=== Çalışma Yönergesi ===
a. Adalet konulu yazıya göre kâinat için kaç yıllık bir süreçten söz ediliyor?
b. Lütfen devletin adaleti üzerine olan yazıyı son cümlesinden sonra devam ettirerek yazın.

=== Kaynak Metin ===
====================

Devlet âdil olmazsa ne olur

Devlet âdil olmazsa ne olur

İLHAN ORAL

Aslında adalet, kâinattaki dengeler sisteminin kıvamında mükemmel halidir. Deforme olmaz. Sarsılma ihtimali yoktur. Karışık bir görünüm vermez, izafileşmez.

Kâinat denilen uçsuz bucaksız âlemin sistemi bu denklem üzere kurulmuştur. On beş milyar yıllık bir süreçten söz ediliyor. Bu dengeler sistemi olan adalet o günden bugüne kadar süregelmiş ve yer küremizde de doğal akışı devam etmiştir. Bütün bunlara rağmen insan doğal dengesini kuramamış sürekli yalpalamıştır.

Bu yüzden de nice kavim, nice toplum, nice devlet ve nice medeniyet adaletten uzaklaştıklarında helak olmuşlardı. Bunlar sürekli olarak fıtrat zıddına çalkantılar, sarsıntılar yaşamışlar. Bu yüzden de ne soy, ne devlet ve ne de medeniyetleri kalmıştır.

Akıllı varlık olması ona bir fayda sağlamamış nice kahredici afet ve felaketlerle silinip gitmişlerdir. İnsanlar adaletten ayrılmayıp hayatın her alanında dengeli olarak yaşamaları aslında kendileri için daha çok faydalıdır. Bunun zıddına toplumun yetkili olan sorumluları veya musluk başını işgal etmiş görevliler eşit paylaşıma özen göstermedikleri takdirde toplum katmanları arasında sınıflaşmalar anormalleşir.

====================

=== Sağlanan Kayıtlar ===
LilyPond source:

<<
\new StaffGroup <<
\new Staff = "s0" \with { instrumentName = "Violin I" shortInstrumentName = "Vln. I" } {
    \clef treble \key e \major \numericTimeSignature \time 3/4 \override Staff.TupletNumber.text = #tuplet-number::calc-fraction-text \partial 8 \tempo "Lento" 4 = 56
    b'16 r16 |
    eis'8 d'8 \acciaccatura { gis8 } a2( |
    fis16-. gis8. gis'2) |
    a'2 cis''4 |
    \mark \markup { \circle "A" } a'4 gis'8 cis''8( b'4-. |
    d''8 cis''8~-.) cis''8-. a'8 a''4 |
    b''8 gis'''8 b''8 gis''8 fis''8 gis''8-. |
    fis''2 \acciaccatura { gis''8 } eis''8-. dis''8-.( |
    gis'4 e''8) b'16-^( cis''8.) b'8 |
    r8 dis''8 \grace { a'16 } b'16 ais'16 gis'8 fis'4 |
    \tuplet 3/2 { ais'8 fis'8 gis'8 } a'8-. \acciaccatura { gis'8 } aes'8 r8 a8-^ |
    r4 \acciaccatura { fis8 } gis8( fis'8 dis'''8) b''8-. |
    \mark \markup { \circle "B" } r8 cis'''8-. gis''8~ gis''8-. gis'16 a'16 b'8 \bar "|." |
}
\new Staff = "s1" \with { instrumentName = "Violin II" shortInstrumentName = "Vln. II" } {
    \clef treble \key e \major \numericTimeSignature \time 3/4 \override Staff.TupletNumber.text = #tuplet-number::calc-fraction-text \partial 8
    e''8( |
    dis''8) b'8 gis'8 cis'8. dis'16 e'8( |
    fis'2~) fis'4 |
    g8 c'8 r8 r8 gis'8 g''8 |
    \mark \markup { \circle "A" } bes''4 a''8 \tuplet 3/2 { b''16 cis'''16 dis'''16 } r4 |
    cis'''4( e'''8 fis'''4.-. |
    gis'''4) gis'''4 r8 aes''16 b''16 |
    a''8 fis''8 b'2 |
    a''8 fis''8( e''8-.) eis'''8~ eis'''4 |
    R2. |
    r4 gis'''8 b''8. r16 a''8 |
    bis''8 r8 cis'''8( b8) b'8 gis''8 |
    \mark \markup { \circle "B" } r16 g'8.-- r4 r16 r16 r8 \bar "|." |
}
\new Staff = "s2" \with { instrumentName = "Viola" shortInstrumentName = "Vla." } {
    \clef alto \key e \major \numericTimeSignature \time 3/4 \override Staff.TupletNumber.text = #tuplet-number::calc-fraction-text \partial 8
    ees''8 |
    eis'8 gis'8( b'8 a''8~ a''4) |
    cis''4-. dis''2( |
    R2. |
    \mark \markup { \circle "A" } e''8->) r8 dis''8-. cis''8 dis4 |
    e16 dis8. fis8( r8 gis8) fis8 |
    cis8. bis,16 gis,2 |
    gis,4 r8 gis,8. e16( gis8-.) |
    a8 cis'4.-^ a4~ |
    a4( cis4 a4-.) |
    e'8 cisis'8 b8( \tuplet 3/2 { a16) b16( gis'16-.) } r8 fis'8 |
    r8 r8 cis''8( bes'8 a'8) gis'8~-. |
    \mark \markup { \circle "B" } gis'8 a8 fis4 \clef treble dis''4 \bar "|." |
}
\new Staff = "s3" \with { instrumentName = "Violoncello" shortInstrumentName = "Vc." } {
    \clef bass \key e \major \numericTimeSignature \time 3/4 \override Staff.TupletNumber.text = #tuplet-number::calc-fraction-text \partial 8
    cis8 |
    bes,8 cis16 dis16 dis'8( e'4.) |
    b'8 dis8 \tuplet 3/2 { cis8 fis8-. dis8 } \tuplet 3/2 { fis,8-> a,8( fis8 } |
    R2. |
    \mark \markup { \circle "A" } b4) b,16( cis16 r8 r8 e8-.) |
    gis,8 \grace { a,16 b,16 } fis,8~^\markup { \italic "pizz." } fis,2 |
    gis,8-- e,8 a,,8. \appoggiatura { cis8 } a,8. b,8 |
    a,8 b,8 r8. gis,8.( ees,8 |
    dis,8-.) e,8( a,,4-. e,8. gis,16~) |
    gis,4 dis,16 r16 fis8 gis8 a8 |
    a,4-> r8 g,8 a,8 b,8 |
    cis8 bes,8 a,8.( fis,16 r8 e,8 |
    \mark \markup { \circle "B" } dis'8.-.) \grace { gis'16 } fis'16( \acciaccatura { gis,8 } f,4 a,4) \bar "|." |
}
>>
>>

====================

=== Cevap Listesi ===
a. On beş milyar yıllık bir süreçten söz ediliyor.

b.
Bugün nice yetkili kişi ve devlet kurumu birçok alanda temsil ettikleri millet ile gelir paylaşımında orantısız olarak ara açmıştır. Bu dengesiz gelişme aşılması güç bir engeldir. Kaldı ki, paylaşımdan hisse alma peşinde olup heyecanlananlar "kırmızı kartla" meydana çıktılar. Mağdûr olup, toplumu mevcut iktidarı çökertme rolündeki yetkili için mendil açmaya başladılar. Çünkü ilgili, gerçekten vergi zulmü ile dar gelirlinin ümüğünü sıktı. Her şeyde olduğu gibi vergide de bir limit vardır. O "haktır."

"Hakkın dışında ne varsa zulümdür." Zulüm ise zevale mahkûmdur.

Aslında böylesi artarak gelişen zulümler birer sinsi proje izlenimi vermektedir. Açıkçası bunlar da temel boşaltma hamlelerdir. Onun için bu icraatlar Cumhurbaşkanı R. Tayyip Erdoğan'ın önüne kurulan birer sinsi tuzaktır. Kendilerini de teşhir etmektedirler. Dahası onun gölgesinde devleti, çıkar devşirme peşinde olanlar da işi tarihi dönüm noktasına sürüklemektedir. Bu da adaleti berhava ederek ne hale düşürdükleri de dedikodulara malzeme olarak kullanılmakta ve yıpratmaktadırlar.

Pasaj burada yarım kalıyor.